Photo Credit: Cypress Creek Renewables
Utility-Scale Solar M&A Activity Picks Up as US Developers Scramble to Build Bigger Pipelines
Cypress Creek Renewables is now the second-biggest developer behind First Solar. Its recent acquisition of FLS Energy is a sign of a looming trend.
November 17, 2016
One of America’s largest utility-scale solar developers just got bigger.
Last week, Cypress Creek Renewables announced that it had signed an agreement to acquire North Carolina-based solar developer FLS Energy. The combined company will boast an impressive pipeline of solar projects.
According to the companies, FLS Energy has an operating portfolio of 350 megawatts and a “near-term pipeline” of over 600 megawatts. This will add to Cypress Creek’s own solar portfolio of 735 megawatts that are either in operation or under construction, and 4 gigawatts in various stages of planning.
“This move solidifies its place as a major developer of utility-scale solar in the U.S.,” said Colin Smith, a solar analyst at GTM Research.
Cypress Creek is now the second-largest utility-scale solar developer in America, behind only First Solar, according to Smith.
For its part, Cypress Creek believes the acquisition of FLS will make it stronger in both project finance and construction -- and better poised to take advantage of new growth opportunities.
“We are active in 15 states. FLS will help us grow in those markets, as well as other states in the coming months and years,” said Jeff McKay, a company spokesperson. “We can’t say what those states will be, but we are actively trying to grow.”
Expect more mergers and acquisitions
Cypress Creek’s acquisition of FLS Energy comes at an interesting time for utility-scale solar in the U.S. Although its projections have not yet been finalized, GTM Research expects that 9.9 gigawatts of new projects will come on-line in 2016, double the amount added in 2015.
This year could have seen even more utility-scale solar installed if the 30 percent Investment Tax Credit (ITC) had not been extended through 2018, when it is slated to ramp down incrementally through 2021 and remain permanently at 10 percent starting in 2022.
“Because utilities were expecting to have the ITC fall off in 2016, they over-procured to meet their obligations,” said Smith. When the ITC was extended, some of the projects that were slated to come on-line in 2016 were pushed to 2017.
Smith says the Cypress Creek deal is notable for a couple of important reasons.
In particular, the rush by utilities to procure large solar projects before the end of 2016 ultimately reduced RPS solicitations for coming years, and forced developers to scramble to fill up a dwindling project pipeline.
Smith expects to see an increase in merger and acquisition (M&A) activity as more developers seek to build their pipeline by ingesting entire companies. “We think it’s the beginning of a trend of companies that want to buy other companies to get their pipeline,” he said.
It also could mark a fundamental shift in the driving force behind utility-scale solar development. “Renewable portfolio standards were behind utility-scale PV in the U.S. [Cypress] is an example of a company that has leveraged non-RPS mechanisms to become the No. 2 developer in the country in terms of pipeline,” said Smith.
Moving beyond the RPS
The way Smith sees it, new drivers of utility-scale solar include voluntary utility and corporate procurement by companies that realize solar is competitive with natural gas and a good hedge against rising fuel prices.

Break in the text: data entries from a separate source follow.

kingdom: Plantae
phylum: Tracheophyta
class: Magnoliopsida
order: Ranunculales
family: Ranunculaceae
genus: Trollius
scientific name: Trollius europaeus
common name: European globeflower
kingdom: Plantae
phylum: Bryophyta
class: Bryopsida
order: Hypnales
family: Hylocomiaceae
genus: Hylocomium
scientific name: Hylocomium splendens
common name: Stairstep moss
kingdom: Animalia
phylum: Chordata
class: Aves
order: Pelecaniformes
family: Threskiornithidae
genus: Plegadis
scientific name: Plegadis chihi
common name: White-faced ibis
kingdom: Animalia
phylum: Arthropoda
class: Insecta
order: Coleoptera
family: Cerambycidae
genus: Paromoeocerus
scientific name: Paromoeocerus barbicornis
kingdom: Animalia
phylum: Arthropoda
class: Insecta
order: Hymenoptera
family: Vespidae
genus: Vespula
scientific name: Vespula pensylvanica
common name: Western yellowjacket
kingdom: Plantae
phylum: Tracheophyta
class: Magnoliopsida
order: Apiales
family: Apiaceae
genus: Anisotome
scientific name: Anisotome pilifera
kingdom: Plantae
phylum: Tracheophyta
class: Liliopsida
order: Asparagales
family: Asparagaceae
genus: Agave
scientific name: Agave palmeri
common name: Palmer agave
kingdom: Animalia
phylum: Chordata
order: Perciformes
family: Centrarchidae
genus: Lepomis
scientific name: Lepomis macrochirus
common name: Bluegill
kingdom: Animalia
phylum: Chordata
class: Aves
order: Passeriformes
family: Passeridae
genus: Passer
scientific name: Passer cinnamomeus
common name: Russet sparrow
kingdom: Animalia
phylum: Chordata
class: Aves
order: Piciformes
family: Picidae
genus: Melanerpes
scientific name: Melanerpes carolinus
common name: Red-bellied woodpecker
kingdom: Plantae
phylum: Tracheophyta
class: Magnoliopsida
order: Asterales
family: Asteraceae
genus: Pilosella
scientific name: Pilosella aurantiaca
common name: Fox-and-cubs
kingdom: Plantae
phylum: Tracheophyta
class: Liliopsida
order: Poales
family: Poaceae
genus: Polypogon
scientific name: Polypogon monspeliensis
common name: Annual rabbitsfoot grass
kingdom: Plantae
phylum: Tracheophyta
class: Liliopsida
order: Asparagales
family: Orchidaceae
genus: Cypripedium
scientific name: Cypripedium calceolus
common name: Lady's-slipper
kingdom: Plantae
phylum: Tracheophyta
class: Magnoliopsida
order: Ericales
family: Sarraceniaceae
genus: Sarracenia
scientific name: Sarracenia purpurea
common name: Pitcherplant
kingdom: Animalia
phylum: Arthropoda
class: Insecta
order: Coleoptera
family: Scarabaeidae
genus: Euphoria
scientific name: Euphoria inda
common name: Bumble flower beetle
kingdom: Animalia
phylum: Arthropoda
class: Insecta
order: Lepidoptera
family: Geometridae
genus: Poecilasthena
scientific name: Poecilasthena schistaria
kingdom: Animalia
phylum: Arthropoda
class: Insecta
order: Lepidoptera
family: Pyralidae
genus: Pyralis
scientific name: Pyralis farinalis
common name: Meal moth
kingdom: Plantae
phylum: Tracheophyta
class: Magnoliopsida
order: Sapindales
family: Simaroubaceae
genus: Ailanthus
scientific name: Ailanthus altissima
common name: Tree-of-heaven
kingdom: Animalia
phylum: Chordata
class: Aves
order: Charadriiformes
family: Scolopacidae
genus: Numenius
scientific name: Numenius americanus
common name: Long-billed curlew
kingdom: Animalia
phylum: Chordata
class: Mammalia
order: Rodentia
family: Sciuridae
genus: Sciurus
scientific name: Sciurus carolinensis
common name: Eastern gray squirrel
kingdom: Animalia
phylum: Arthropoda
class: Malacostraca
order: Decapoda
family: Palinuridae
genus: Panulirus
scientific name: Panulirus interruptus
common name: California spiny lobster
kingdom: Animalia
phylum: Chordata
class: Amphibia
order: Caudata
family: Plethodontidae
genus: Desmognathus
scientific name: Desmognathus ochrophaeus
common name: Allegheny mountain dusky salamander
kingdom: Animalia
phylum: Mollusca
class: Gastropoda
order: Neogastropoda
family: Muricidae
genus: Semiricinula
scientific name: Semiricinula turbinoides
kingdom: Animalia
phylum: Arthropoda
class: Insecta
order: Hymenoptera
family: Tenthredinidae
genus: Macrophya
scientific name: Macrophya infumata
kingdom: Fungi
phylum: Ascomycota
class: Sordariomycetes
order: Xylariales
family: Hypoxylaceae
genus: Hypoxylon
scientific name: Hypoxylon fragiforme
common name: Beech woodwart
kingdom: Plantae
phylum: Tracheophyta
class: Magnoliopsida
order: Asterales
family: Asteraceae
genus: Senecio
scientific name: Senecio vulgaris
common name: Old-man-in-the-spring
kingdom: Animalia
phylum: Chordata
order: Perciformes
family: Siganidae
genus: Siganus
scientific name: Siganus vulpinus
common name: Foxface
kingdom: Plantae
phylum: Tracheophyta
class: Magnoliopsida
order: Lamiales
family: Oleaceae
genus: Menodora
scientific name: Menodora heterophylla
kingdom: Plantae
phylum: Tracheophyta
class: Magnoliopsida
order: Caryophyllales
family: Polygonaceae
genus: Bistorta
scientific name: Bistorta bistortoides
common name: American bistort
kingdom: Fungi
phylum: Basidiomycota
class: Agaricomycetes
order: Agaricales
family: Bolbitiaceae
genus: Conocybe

Additionally, the ongoing decline of solar prices has made it possible for more and more projects to be economically viable under the Public Utility Regulatory Policies Act (PURPA).
Passed in the 1970s, PURPA was meant to encourage energy conservation and renewable energy development by allowing developers to sell the energy they produced to utilities, as long as it was at a price equal to or below avoided cost. “With the cost of renewables dropping, solar plants can be cheaper than avoided costs,” said Smith. PURPA has prompted solar development in states like North and South Carolina, as well as Indiana and Oregon.
Though there’s no cap on PURPA projects, it is an inherently risky approach. When utilities see they have too much power in their interconnection queues, said Smith, they petition state regulators to change avoided-cost rates, lower contract lengths, or reduce the maximum project size. “It’s very risky in the sense that you can have abrupt policy shifts." Montana has recently experienced just such a pushback.
Despite the risks, Smith expects PURPA-driven projects will meaningfully contribute to the 2017 utility-scale solar market. As RPS procurements wane, a combination of voluntary purchases by corporations and utilities, as well as solar’s increasing competitiveness in wholesale energy markets, will take up some of the slack.
It’s also possible that local governments -- like Marin County in Northern California -- will ramp up their energy procurement and become a larger driver of utility-scale solar development.
GTM Research’s latest projection for 2017 utility-scale solar installations is 8.7 gigawatts, although 2.5 gigawatts of that total consists of projects initially slated for completion in 2016. “There’s an inevitable decline, because there was so much over-procurement in 2016,” said Smith.